Sunday, January 13, 2008

Aplomb and Alacrity

I awaken with ablomb. I awaken with alacrity. I looked up these 2 words and they mean:

Aplomb: n. imperturbable self-possession, poise or assurance.

Alacrity: n. cheerful readiness, promptness, or willingness: to do a favor with alacrity. 2. liveliness, briskness.

One purpose of this blog is to chart my progress with my goals. My goals include:

  1. Staying on the raw food path.
  2. Spending 5 minutes per day working on my writing project (currently a novel) -- enough to produce 1 fully typewritten page for my writer's group per week.
  3. Spending 1 day per week improving my photography skills. I want to jot down all I've learned, or at least produce pictures that I'll upload to the flickr account.
  4. Being active a minimum of 3 times per week. Whether through my rehab moves, yoga or stuff with the outdoor group (hiking, canoe-ing, etc.).
  5. Working on my communication skills.
I have this book about those in the Gemini North Node (me). We don't communicate in the sense of a 2-way conversation. We don't want to argue, and think that by not communicating, the problem will clear up by itself.
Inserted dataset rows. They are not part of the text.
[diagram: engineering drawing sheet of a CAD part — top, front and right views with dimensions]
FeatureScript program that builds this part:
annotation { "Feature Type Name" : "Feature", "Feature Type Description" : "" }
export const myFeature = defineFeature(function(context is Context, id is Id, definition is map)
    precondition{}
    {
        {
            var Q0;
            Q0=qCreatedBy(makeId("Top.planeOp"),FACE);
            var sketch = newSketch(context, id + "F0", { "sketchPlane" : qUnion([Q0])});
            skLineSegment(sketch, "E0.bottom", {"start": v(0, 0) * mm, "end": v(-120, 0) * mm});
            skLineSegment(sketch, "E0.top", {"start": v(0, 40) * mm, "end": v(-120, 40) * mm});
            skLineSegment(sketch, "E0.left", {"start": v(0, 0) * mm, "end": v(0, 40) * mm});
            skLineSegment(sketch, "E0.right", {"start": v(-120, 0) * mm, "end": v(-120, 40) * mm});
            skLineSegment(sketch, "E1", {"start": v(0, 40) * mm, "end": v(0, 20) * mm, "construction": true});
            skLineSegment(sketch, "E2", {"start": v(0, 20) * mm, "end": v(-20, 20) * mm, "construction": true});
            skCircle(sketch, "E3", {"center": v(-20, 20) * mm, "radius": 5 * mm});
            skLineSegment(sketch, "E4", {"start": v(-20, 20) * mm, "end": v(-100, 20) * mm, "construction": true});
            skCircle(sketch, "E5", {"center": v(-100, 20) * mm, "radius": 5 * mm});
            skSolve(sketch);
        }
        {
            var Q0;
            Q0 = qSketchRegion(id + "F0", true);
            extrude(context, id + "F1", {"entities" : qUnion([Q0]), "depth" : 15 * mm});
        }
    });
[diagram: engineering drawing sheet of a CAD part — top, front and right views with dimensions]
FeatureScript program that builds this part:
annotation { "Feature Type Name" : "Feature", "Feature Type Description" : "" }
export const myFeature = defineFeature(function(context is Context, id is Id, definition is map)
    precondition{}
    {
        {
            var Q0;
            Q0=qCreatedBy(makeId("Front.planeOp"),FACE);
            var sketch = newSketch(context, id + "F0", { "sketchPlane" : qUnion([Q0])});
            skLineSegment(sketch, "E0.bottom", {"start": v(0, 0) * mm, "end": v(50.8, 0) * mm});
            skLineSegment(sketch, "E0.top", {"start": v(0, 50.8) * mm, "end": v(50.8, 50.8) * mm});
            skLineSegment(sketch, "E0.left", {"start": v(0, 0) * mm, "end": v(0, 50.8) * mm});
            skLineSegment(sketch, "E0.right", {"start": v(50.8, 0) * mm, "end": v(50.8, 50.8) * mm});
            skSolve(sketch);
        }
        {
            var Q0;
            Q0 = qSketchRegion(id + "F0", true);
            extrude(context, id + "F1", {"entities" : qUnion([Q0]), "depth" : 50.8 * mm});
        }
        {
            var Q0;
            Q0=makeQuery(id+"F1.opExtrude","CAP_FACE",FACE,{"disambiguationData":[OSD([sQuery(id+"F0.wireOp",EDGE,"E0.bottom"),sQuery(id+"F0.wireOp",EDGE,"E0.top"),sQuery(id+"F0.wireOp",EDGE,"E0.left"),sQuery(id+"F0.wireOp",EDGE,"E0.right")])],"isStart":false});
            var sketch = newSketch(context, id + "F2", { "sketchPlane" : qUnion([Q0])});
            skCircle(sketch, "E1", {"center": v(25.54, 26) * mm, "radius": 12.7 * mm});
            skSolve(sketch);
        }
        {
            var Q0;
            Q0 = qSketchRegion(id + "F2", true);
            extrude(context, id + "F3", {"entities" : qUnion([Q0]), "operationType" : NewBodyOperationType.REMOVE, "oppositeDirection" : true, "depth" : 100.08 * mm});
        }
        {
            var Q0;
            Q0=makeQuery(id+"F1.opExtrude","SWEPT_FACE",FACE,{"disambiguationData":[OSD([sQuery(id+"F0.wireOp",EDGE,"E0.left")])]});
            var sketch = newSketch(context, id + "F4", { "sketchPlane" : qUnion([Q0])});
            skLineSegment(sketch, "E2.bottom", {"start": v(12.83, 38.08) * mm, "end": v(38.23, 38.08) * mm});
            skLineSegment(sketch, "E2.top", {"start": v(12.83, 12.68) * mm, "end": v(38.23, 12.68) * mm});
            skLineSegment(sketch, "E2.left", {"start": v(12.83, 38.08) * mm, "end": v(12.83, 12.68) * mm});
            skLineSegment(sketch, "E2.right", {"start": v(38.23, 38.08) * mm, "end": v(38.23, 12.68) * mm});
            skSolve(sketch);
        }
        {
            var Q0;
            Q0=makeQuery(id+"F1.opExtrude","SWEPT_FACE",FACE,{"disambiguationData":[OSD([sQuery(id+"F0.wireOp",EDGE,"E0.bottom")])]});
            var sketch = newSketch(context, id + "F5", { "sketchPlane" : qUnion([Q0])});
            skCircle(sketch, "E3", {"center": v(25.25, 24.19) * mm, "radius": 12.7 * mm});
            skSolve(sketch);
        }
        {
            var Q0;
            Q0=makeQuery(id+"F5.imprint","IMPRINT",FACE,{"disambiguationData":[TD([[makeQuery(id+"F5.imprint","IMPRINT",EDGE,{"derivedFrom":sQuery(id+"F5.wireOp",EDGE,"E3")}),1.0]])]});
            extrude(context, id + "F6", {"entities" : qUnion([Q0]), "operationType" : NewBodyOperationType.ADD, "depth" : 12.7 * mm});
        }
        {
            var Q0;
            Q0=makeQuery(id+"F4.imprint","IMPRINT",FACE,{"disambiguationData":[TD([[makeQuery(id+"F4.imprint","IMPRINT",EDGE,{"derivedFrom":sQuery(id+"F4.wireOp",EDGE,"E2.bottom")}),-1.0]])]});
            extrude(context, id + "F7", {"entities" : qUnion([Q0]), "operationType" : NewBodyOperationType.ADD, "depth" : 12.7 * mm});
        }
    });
When we don't know how to connect with someone, becoming aloof is often our defense. This is due to the underlying fear that what we have to say won't be understood and accepted. There are times where we want to be open, but hold back because we are so sensitive to any kind of negative response. However, this blocks intimacy and creates tension.

I have found this to be true for me.
-----------------------------------------------------------------------------

So here's how I'm doing on my goals thus far:

Goal 1:

So far, this weekend I have stayed on the raw food path. No chips, no caffeine, no gum laced with aspartame. I have found that I have been over eating lately, but I think it's because I have been trying to fill a void -- which I guess is what most people do when they overeat. Plus, I think some of it is stress-induced, or for me, guilt-induced (for not meeting some of my intended goals).

I joined this local co-op where every 2 weeks, I get a buncha' organic stuff at a reasonable cost. It sounded good at the time because aside from the reasonable cost, it would allow me to contribute to the local organic farmers. However, since I don't have a say as to what I get, I may opt out. I got stuff like eggplant, squash and potatos, all of which require cooking.

Goal 2:

Each day since Thursday, I have written a minimum of 5 minutes per day, but I found myself jumping around in scenes and creating characters that may not stay. It doesn't feel as productive as I would like, but at least I'm writing.

Goal 3:
Yesterday, I went to a local Wolf Camera workshop and learned:
  1. How to change my camera setting to fine resolution, and the significance of shutter speed;
  2. About aperture (appropriateness of light and how camera allows light in); and
  3. White balance (how the camera perceives the color white in the existing environment, so it can adjust the other colors to correlate with this).
Goal 4:

I did rehab moves Friday and walked 2 miles yesterday. I was supposed to do a 15-mile hike today with the outdoors group, but never committed to it. I may do yoga later today, we'll see, as the day is still young.

Goal 5:

I'm working on my communcation skills in that I'm reading more about it.